Your instructions ▸ The response should consist of every line below, restated exactly, with no pictures.
== Segment start ==
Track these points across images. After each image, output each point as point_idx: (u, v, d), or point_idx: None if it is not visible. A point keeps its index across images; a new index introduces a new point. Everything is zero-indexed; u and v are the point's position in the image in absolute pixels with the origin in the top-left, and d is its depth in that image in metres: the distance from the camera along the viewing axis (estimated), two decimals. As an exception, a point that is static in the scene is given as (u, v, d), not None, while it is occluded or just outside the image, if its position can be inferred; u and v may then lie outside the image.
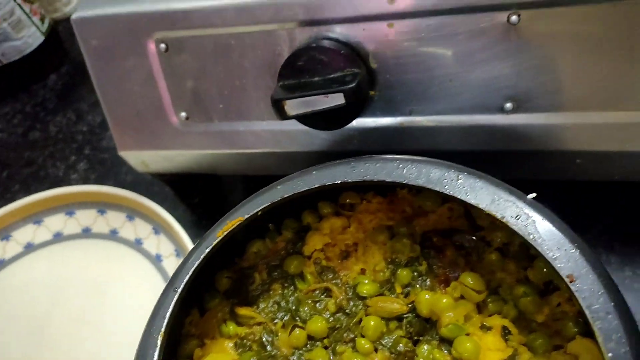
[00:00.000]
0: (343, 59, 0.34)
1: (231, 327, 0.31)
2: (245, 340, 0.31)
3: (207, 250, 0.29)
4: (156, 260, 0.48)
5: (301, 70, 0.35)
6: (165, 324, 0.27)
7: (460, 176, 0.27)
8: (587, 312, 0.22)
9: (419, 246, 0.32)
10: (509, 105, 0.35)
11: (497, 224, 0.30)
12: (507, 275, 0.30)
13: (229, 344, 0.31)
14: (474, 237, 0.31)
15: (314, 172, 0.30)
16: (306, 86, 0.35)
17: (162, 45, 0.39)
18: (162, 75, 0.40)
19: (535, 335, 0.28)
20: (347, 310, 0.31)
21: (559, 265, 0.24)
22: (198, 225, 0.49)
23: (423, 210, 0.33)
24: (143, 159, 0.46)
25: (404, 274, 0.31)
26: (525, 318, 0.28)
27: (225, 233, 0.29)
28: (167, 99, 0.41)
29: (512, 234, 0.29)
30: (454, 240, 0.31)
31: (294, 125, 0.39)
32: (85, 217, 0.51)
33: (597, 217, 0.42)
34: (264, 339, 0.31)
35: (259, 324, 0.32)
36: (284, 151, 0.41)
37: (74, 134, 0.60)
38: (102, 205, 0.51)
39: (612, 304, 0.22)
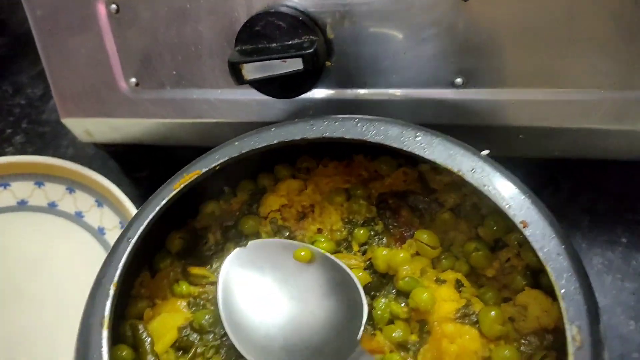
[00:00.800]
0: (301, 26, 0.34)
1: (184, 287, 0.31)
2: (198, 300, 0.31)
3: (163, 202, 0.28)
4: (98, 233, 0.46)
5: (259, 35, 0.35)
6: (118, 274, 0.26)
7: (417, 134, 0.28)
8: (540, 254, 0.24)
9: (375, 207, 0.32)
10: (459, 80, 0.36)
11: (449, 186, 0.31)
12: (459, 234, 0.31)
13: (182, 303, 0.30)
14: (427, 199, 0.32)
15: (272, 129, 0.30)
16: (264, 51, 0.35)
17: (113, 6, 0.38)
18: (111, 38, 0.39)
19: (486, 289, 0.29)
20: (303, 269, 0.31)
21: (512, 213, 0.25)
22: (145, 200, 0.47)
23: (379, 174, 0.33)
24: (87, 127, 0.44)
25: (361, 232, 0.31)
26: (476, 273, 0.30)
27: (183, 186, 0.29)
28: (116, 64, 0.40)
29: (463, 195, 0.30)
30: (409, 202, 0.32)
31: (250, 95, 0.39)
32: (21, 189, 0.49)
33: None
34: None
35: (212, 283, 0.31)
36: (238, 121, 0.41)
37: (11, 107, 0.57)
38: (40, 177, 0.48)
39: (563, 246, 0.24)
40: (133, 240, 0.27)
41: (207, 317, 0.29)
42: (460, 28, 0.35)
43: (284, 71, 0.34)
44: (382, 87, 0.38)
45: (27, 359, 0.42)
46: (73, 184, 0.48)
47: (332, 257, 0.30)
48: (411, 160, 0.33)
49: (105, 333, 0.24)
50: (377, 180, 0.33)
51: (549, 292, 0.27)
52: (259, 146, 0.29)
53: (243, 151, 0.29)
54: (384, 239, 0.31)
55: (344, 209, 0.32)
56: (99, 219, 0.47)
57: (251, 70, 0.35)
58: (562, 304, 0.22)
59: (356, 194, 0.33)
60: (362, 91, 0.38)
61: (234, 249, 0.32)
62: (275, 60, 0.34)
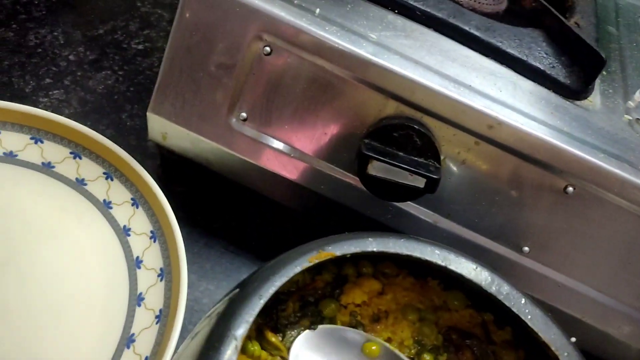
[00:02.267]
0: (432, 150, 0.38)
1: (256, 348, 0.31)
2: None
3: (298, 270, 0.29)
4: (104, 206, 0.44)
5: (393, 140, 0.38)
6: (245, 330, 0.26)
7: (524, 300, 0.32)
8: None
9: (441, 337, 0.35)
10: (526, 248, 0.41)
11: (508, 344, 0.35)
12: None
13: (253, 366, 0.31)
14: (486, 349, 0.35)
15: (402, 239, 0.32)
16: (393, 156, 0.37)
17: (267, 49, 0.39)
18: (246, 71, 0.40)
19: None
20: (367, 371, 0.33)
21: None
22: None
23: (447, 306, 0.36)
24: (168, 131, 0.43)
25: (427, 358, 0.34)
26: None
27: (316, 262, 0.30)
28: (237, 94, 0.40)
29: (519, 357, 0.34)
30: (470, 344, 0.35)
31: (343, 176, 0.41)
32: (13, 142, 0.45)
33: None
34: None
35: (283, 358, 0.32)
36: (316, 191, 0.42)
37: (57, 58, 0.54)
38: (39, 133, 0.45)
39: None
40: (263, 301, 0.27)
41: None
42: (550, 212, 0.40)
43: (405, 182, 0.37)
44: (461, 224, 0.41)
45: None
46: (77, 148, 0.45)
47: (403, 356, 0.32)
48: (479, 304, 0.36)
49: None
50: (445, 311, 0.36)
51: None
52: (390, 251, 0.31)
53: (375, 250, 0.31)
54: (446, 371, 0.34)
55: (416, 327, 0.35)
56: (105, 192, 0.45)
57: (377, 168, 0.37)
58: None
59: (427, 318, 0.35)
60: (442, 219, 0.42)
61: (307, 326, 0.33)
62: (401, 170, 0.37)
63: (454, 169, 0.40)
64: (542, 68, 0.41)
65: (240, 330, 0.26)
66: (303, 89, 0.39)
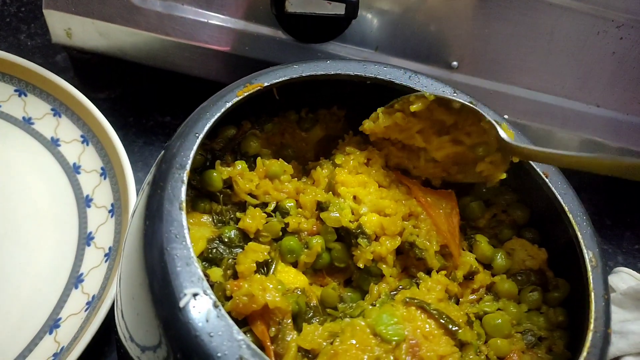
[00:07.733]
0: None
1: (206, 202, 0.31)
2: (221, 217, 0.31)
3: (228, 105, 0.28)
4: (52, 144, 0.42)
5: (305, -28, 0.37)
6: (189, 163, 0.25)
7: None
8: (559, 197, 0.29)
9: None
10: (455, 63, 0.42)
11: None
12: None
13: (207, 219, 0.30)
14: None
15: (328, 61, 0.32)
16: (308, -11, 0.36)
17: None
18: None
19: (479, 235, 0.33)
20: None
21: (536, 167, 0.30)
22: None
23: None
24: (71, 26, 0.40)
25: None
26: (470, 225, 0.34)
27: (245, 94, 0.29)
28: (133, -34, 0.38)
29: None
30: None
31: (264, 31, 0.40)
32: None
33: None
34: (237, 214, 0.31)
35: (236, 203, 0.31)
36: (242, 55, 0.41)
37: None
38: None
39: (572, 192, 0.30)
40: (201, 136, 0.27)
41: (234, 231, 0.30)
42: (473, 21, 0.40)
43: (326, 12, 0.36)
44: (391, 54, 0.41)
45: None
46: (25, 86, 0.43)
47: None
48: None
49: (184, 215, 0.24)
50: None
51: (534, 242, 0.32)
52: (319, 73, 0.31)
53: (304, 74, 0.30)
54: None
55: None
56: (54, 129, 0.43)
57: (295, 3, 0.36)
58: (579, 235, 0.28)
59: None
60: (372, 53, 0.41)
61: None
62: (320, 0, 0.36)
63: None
== Segment end ==
Solved problem ▸
Track these points across images. After each image, output each point as point_idx: (u, v, d), or point_idx: None if it is not visible. A point keeps its index across images; a new index introduces a new point. Everything is zero-indexed; u and v are the point's position in the image in absolute pixels with the origin in the top-left, and d is its depth in that image in metres: the distance from the camera along the viewing axis (estimated), two decimals. As an exception, a point that is static in the scene is given as (u, v, d), not None, while it is occluded or just outside the image, if its position can be inferred; u and v may then lie outside the image.
[00:00.000]
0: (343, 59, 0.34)
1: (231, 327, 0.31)
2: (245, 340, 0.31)
3: (207, 250, 0.29)
4: (156, 260, 0.48)
5: (301, 70, 0.35)
6: (165, 324, 0.27)
7: (460, 176, 0.27)
8: (587, 312, 0.22)
9: (419, 246, 0.32)
10: (509, 105, 0.35)
11: (497, 224, 0.30)
12: (507, 275, 0.30)
13: (229, 344, 0.31)
14: (474, 237, 0.31)
15: (314, 172, 0.30)
16: (306, 86, 0.35)
17: (162, 45, 0.39)
18: (162, 75, 0.40)
19: (535, 335, 0.28)
20: (347, 310, 0.31)
21: (559, 265, 0.24)
22: (198, 225, 0.49)
23: (423, 210, 0.33)
24: (143, 159, 0.46)
25: (404, 274, 0.31)
26: (525, 318, 0.28)
27: (225, 233, 0.29)
28: (167, 99, 0.41)
29: (512, 234, 0.29)
30: (454, 240, 0.31)
31: (294, 125, 0.39)
32: (85, 217, 0.51)
33: (597, 217, 0.42)
34: (264, 339, 0.31)
35: (259, 324, 0.32)
36: (284, 151, 0.41)
37: (74, 134, 0.60)
38: (102, 205, 0.51)
39: (612, 304, 0.22)
[00:00.800]
0: (301, 26, 0.34)
1: (184, 287, 0.31)
2: (198, 300, 0.31)
3: (163, 202, 0.28)
4: (98, 233, 0.46)
5: (259, 35, 0.35)
6: (118, 274, 0.26)
7: (417, 134, 0.28)
8: (540, 254, 0.24)
9: (375, 207, 0.32)
10: (459, 80, 0.36)
11: (449, 186, 0.31)
12: (459, 234, 0.31)
13: (182, 303, 0.30)
14: (427, 199, 0.32)
15: (272, 129, 0.30)
16: (264, 51, 0.35)
17: (113, 6, 0.38)
18: (111, 38, 0.39)
19: (486, 289, 0.29)
20: (303, 269, 0.31)
21: (512, 213, 0.25)
22: (145, 200, 0.47)
23: (379, 174, 0.33)
24: (87, 127, 0.44)
25: (361, 232, 0.31)
26: (476, 273, 0.30)
27: (183, 186, 0.29)
28: (116, 64, 0.40)
29: (463, 195, 0.30)
30: (409, 202, 0.32)
31: (250, 95, 0.39)
32: (21, 189, 0.49)
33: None
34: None
35: (212, 283, 0.31)
36: (238, 121, 0.41)
37: (11, 107, 0.57)
38: (40, 177, 0.48)
39: (563, 246, 0.24)
40: (133, 240, 0.27)
41: (207, 317, 0.29)
42: (460, 28, 0.35)
43: (284, 71, 0.34)
44: (382, 87, 0.38)
45: (27, 359, 0.42)
46: (73, 184, 0.48)
47: (332, 257, 0.30)
48: (411, 160, 0.33)
49: (105, 333, 0.24)
50: (377, 180, 0.33)
51: (549, 292, 0.27)
52: (259, 146, 0.29)
53: (243, 151, 0.29)
54: (384, 239, 0.31)
55: (344, 209, 0.32)
56: (99, 219, 0.47)
57: (251, 70, 0.35)
58: (562, 304, 0.22)
59: (356, 194, 0.33)
60: (362, 91, 0.38)
61: (234, 249, 0.32)
62: (275, 60, 0.34)
[00:02.267]
0: (432, 150, 0.38)
1: (256, 348, 0.31)
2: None
3: (298, 270, 0.29)
4: (104, 206, 0.44)
5: (393, 140, 0.38)
6: (245, 330, 0.26)
7: (524, 300, 0.32)
8: None
9: (441, 337, 0.35)
10: (526, 248, 0.41)
11: (508, 344, 0.35)
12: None
13: (253, 366, 0.31)
14: (486, 349, 0.35)
15: (402, 239, 0.32)
16: (393, 156, 0.37)
17: (267, 49, 0.39)
18: (246, 71, 0.40)
19: None
20: (367, 371, 0.33)
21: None
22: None
23: (447, 306, 0.36)
24: (168, 131, 0.43)
25: (427, 358, 0.34)
26: None
27: (316, 262, 0.30)
28: (237, 94, 0.40)
29: (519, 357, 0.34)
30: (470, 344, 0.35)
31: (343, 176, 0.41)
32: (13, 142, 0.45)
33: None
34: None
35: (283, 358, 0.32)
36: (316, 191, 0.42)
37: (57, 58, 0.54)
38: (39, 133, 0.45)
39: None
40: (263, 301, 0.27)
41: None
42: (550, 212, 0.40)
43: (405, 182, 0.37)
44: (461, 224, 0.41)
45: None
46: (77, 148, 0.45)
47: (403, 356, 0.32)
48: (479, 304, 0.36)
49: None
50: (445, 311, 0.36)
51: None
52: (390, 251, 0.31)
53: (375, 250, 0.31)
54: (446, 371, 0.34)
55: (416, 327, 0.35)
56: (105, 192, 0.45)
57: (377, 168, 0.37)
58: None
59: (427, 318, 0.35)
60: (442, 219, 0.42)
61: (307, 326, 0.33)
62: (401, 170, 0.37)
63: (454, 169, 0.40)
64: (542, 68, 0.41)
65: (240, 330, 0.26)
66: (303, 89, 0.39)
[00:07.733]
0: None
1: (206, 202, 0.31)
2: (221, 217, 0.31)
3: (228, 105, 0.28)
4: (52, 144, 0.42)
5: (305, -28, 0.37)
6: (189, 163, 0.25)
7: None
8: (559, 197, 0.29)
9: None
10: (455, 63, 0.42)
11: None
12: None
13: (207, 219, 0.30)
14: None
15: (328, 61, 0.32)
16: (308, -11, 0.36)
17: None
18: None
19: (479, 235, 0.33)
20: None
21: (536, 167, 0.30)
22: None
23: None
24: (71, 26, 0.40)
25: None
26: (470, 225, 0.34)
27: (245, 94, 0.29)
28: (133, -34, 0.38)
29: None
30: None
31: (264, 31, 0.40)
32: None
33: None
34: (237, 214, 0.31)
35: (236, 203, 0.31)
36: (242, 55, 0.41)
37: None
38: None
39: (572, 192, 0.30)
40: (201, 136, 0.27)
41: (234, 231, 0.30)
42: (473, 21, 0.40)
43: (326, 12, 0.36)
44: (391, 54, 0.41)
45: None
46: (25, 86, 0.43)
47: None
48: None
49: (184, 215, 0.24)
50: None
51: (534, 242, 0.32)
52: (319, 73, 0.31)
53: (304, 74, 0.30)
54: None
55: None
56: (54, 129, 0.43)
57: (295, 3, 0.36)
58: (579, 235, 0.28)
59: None
60: (372, 53, 0.41)
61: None
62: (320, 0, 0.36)
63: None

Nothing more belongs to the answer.